This package has iban text and speech corpora used for Automatic Speech Recognition (ASR) experiments. Data is available in the subdirectories of /data. The subdirectories contain: a. train - train transcript for training ASR system using Kaldi ASR (http://kaldi.sourceforge.net/) b. test - test transcript for testing ASR system (also Kaldi ASR format) c. wav - speech corpus
We have provided text corpus and language model in the /LM directory, while, the pronunciation dictionary in /lang directory.
Details on the corpora and the our experiments on iban ASR can be found in the following list of publication. We appreciate if you cite them if you intend to publish.
@inproceedings{Juan14, Author = {Sarah Samson Juan and Laurent Besacier and Solange Rossato}, Booktitle = {Proceedings of Workshop for Spoken Language Technology for Under-resourced (SLTU)}, Month = {May}, Title = {Semi-supervised G2P bootstrapping and its application to ASR for a very under-resourced language: Iban}, Year = {2014}}
@inproceedings{Juan2015, Title = {Using Resources from a closely-Related language to develop ASR for a very under-resourced Language: A case study for Iban}, Author = {Sarah Samson Juan and Laurent Besacier and Benjamin Lecouteux and Mohamed Dyab}, Booktitle = {Proceedings of INTERSPEECH}, Year = {2015}, Address = {Dresden, Germany}, Month = {September}}
News data provided by a local radio station in Sarawak, Malaysia.
Directory: data/train Files: text (training transcript), wav.scp (file id and path to audio file), utt2spk (file id and audio id), spk2utt(audio id and file id), wav (.wav files). For more information about the format, please refer to Kaldi website http://kaldi.sourceforge.net/data_prep.html Description: training data in Kaldi format about 7 hours. Note: The path of wav files in wav.scp MUST BE MODIFIED to point to the actual location.
Directory: data/test Files: text (test transcript), wav.scp (file id and path to audio file), utt2spk (file id and audio id), spk2utt(audio id and file id), wav (.wav files). Description: testing data in Kaldi format about 1 hour. Note: The path of wav files in wav.scp MUST BE MODIFIED to point to the actual location.
The audio files have the format: ib[m|f]_SPK_UTT where, m refers to male and f refers to female speaker, SPK denotes speaker id and UTT is the utterance id.

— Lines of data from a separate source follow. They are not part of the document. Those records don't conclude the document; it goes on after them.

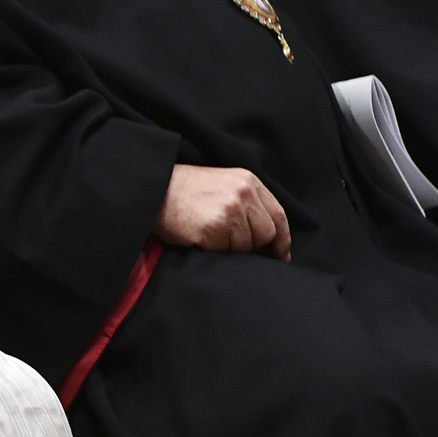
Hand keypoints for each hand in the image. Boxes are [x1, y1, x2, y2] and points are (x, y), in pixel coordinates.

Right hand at [155, 164, 291, 260]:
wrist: (155, 189)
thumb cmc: (188, 191)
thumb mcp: (225, 184)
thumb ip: (249, 202)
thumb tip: (270, 236)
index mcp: (249, 181)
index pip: (278, 215)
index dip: (282, 239)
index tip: (281, 255)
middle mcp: (243, 194)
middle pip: (266, 234)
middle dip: (253, 244)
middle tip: (231, 241)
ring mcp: (229, 211)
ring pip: (246, 245)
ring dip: (231, 246)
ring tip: (211, 233)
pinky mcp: (213, 228)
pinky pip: (226, 251)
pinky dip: (215, 249)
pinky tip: (201, 236)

Directory: /LM/ Files: iban-bp-2012.txt, iban-lm-o3.arpa
Contains 2 M Words. Full text data crawled from an online newspaper and cleaned as much as we could.
The language model build on SRILM (http://www.speech.sri.com/projects/srilm/) using iban-bp-2012.txt
Directory: /lang Files : lexicon.txt (lexicon), nonsilence_phones.txt (speech phones), optional_silence.txt (silence phone) Description: lexicon contains words and their respective pronunciation, non-speech sound and noise in Kaldi format. Details on the development of the dictionary can be found in our papers. (For this package, we provided the Iban-Hybrid version.)

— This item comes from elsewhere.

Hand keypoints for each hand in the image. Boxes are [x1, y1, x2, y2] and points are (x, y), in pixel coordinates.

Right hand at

You first need to install Subversion (SVN). Then type into a shell:
svn co https://github.com/sarahjuan/iban
In /kaldi-scripts, you can find all scripts that can be used to train and test models from the existing data and lang directory. Note: Path needs to changed to make it work in your own directory.
You can launch run.sh to prepare data & language model, make mfccs and train acoustic models.
monophone 41.1 triphone 35.3 triphone+del+del 36.0 tri+LDA+MLLT 25.9 tri+SAT+fMLLR 19.7 SGMM 16.6 DNN 15.8
We would like to thank the Ministry of Higher Education Malaysia for providing financial support to conduct this study. We also thank The Borneo Post news agency for providing online materials for building the text corpus and also to Radio Televisyen Malaysia (RTM), Sarawak, Malaysia, for providing the news data.